See also CPB 0327 - InfertilityCPB 0521 - Prostate Cancer Screening.



Background

Prostate cancer is the most common cause of cancer and the second most common cause of cancer deaths in men in the United States.  Prostatic carcinoma generally is slowly progressive and may cause no symptoms.  Approximately 50 % of patients with carcinoma of the prostate have either advanced local disease or metastases at the time of diagnosis.  This emphasizes the need to detect those patients with potentially curable carcinoma of the prostate at a localized pathologic state.  With the development of prostatic ultrasonographic technology, urologists have gained a tool that allows better visualization, more accurate biopsy and earlier detection of carcinoma of the prostate.

Carcinoma of the prostate should be suspected on the basis of abnormal digital rectal findings, hypoechoic lesions on transrectal ultrasound (TRUS), or elevated levels of prostate-specific antigen (PSA).  However, diagnosis requires histologic confirmation, most commonly by TRUS-guided transrectal needle biopsy, which can be done without anesthesia.  The advent of TRUS-guided biopsies of the prostate, as opposed to blind finger-guided biopsies, has increased the detection rate of prostate cancer when performed in the presence of an abnormal digital rectal examination (DRE) or with an elevation of PSA above 10 ng/ml.

Among several treatment options available, transperineal prostate brachytherapy has evolved as a medically successful, cost-effective outpatient procedure for treating localized prostate cancer.  Transperineal prostate brachytherapy utilizes TRUS as the primary imaging procedure to accurately plan and execute the placement of radioactive seeds into the prostate.

There is insufficient information in the published medical literature to support the use of TRUS alone as a screening tool for prostate cancer; however, TRUS can reduce the number of missed cancers in patients with signs or symptoms that may be related to prostate cancer.

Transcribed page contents
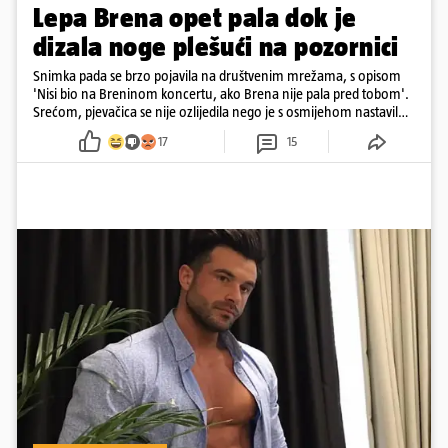
Lepa Brena opet pala dok je
dizala noge plešući na pozornici
Snimka pada se brzo pojavila na društvenim mrežama, s opisom
'Nisi bio na Breninom koncertu, ako Brena nije pala pred tobom'.
Srećom, pjevačica se nije ozlijedila nego je s osmijehom nastavila
pjevati
17
15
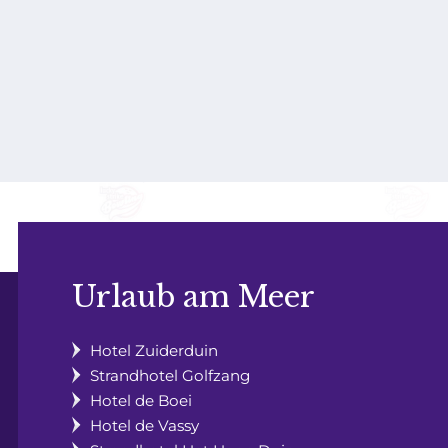
Urlaub am Meer
Hotel Zuiderduin
Strandhotel Golfzang
Hotel de Boei
Hotel de Vassy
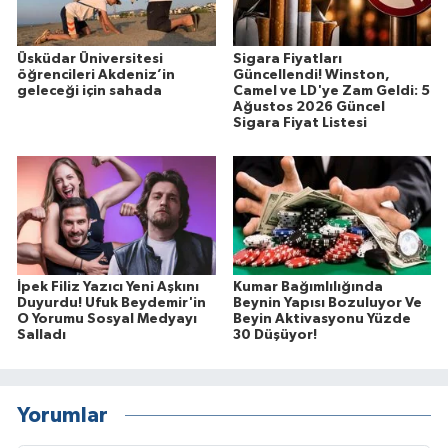
Üsküdar Üniversitesi
Sigara Fiyatları
öğrencileri Akdeniz’in
Güncellendi! Winston,
geleceği için sahada
Camel ve LD'ye Zam Geldi: 5
Ağustos 2026 Güncel
Sigara Fiyat Listesi
İpek Filiz Yazıcı Yeni Aşkını
Kumar Bağımlılığında
Duyurdu! Ufuk Beydemir'in
Beynin Yapısı Bozuluyor Ve
O Yorumu Sosyal Medyayı
Beyin Aktivasyonu Yüzde
Salladı
30 Düşüyor!
Yorumlar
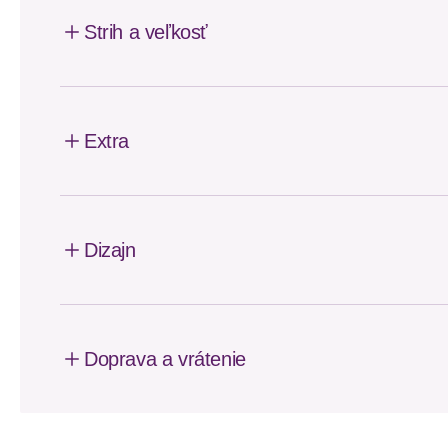
Strih a veľkosť
Extra
Dizajn
Doprava a vrátenie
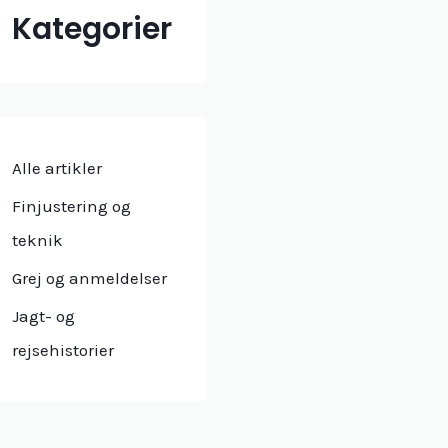
Kategorier
Alle artikler
Finjustering og
teknik
Grej og anmeldelser
Jagt- og
rejsehistorier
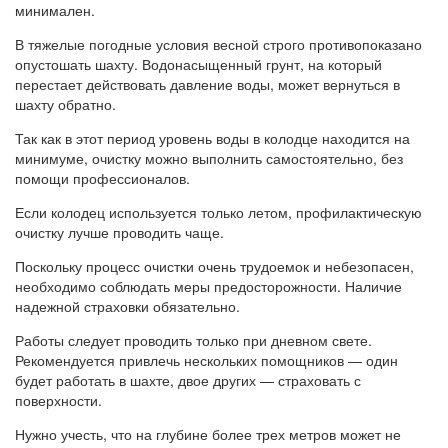
минимален.
В тяжелые погодные условия весной строго противопоказано
опустошать шахту. Водонасыщенный грунт, на который
перестает действовать давление воды, может вернуться в
шахту обратно.
Так как в этот период уровень воды в колодце находится на
минимуме, очистку можно выполнить самостоятельно, без
помощи профессионалов.
Если колодец используется только летом, профилактическую
очистку лучше проводить чаще.
Поскольку процесс очистки очень трудоемок и небезопасен,
необходимо соблюдать меры предосторожности. Наличие
надежной страховки обязательно.
Работы следует проводить только при дневном свете.
Рекомендуется привлечь нескольких помощников — один
будет работать в шахте, двое других — страховать с
поверхности.
Нужно учесть, что на глубине более трех метров может не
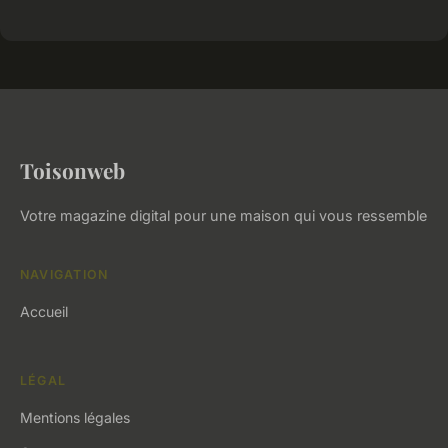
Toisonweb
Votre magazine digital pour une maison qui vous ressemble
NAVIGATION
Accueil
LÉGAL
Mentions légales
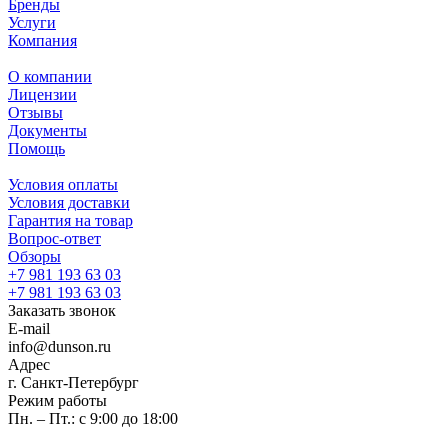
Бренды
Услуги
Компания
О компании
Лицензии
Отзывы
Документы
Помощь
Условия оплаты
Условия доставки
Гарантия на товар
Вопрос-ответ
Обзоры
+7 981 193 63 03
+7 981 193 63 03
Заказать звонок
E-mail
info@dunson.ru
Адрес
г. Санкт-Петербург
Режим работы
Пн. – Пт.: с 9:00 до 18:00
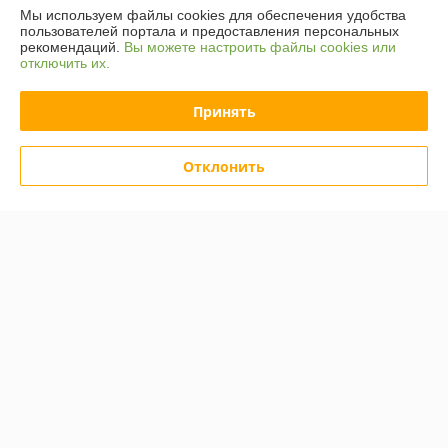
Мы используем файлы cookies для обеспечения удобства
Доставка и оплата
пользователей портала и предоставления персональных
рекомендаций.
Вы можете настроить файлы cookies или
отключить их.
График работы
Принять
Полная версия сайта
Политика обработки cookies
Отклонить
Сайт создан на платформе Deal.by
Информация для покупателя
Юридическое лицо:
ООО "Компания "Астравит"
_
Регистрационный номер ЕГР: 391808040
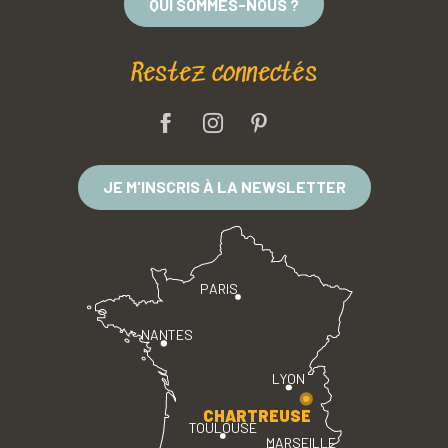
QUI SOMMES-NOUS ?
Restez connectés
JE M'INSCRIS À LA NEWSLETTER
PARIS
NANTES
LYON
CHARTREUSE
TOULOUSE
MARSEILLE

* Questions
1. Rewrite the paragraph beginning "Carcinoma of the prostate should be suspected" from the background passage on prostate cancer as a short list that keeps its main facts.
2. Resume the background passage on prostate cancer, starting after its last sentence.

* Task answers
1.
- Prostate cancer should be suspected when there are abnormal digital rectal findings, hypoechoic lesions on transrectal ultrasound (TRUS), or elevated prostate-specific antigen (PSA) levels.
- Diagnosis requires histologic confirmation, most commonly by TRUS-guided transrectal needle biopsy, which can be done without anesthesia.
- TRUS-guided biopsies have raised the detection rate of prostate cancer compared with blind finger-guided biopsies when performed with an abnormal digital rectal examination (DRE) or a PSA above 10 ng/ml.

2.
In the pre-operative staging of rectal cancer, TRUS is the most accurate imaging modality.  It is possible to evaluate the layers of the rectal wall, the depth of tumor penetration and the peri-rectal lymph nodes.  TRUS is 85 to 95 % accurate in determining bowel wall penetration and 70 to 80 % accurate in identifying lymph node involvement.  The accuracy of the findings, as with all ultrasound examinations, depends on the operator.

Obstructive azoospermia represents approximately 10 % of male hypofertility cases.  Cystic lesions of the prostate involving the ejaculatory duct are uncommon in healthy, fertile men; their prevalence increases in infertile men whose examination and semen analyses make them “at risk” for having ductal obstruction.  TRUS accurately visualizes abnormalities of the caudal junction of the vas deferens and seminal vesicles, providing a definitive diagnosis without scrototomy.

Transrectal ultrasound is a useful clinical tool for specific conditions involving the prostate, rectum and surrounding tissues.  It is less expensive than computed tomography (CT) or magnetic resonance imaging (MRI); the equipment is more mobile, and the procedure can be performed more quickly.  Finally, TRUS is well-tolerated by patients, and involves no radiation exposure.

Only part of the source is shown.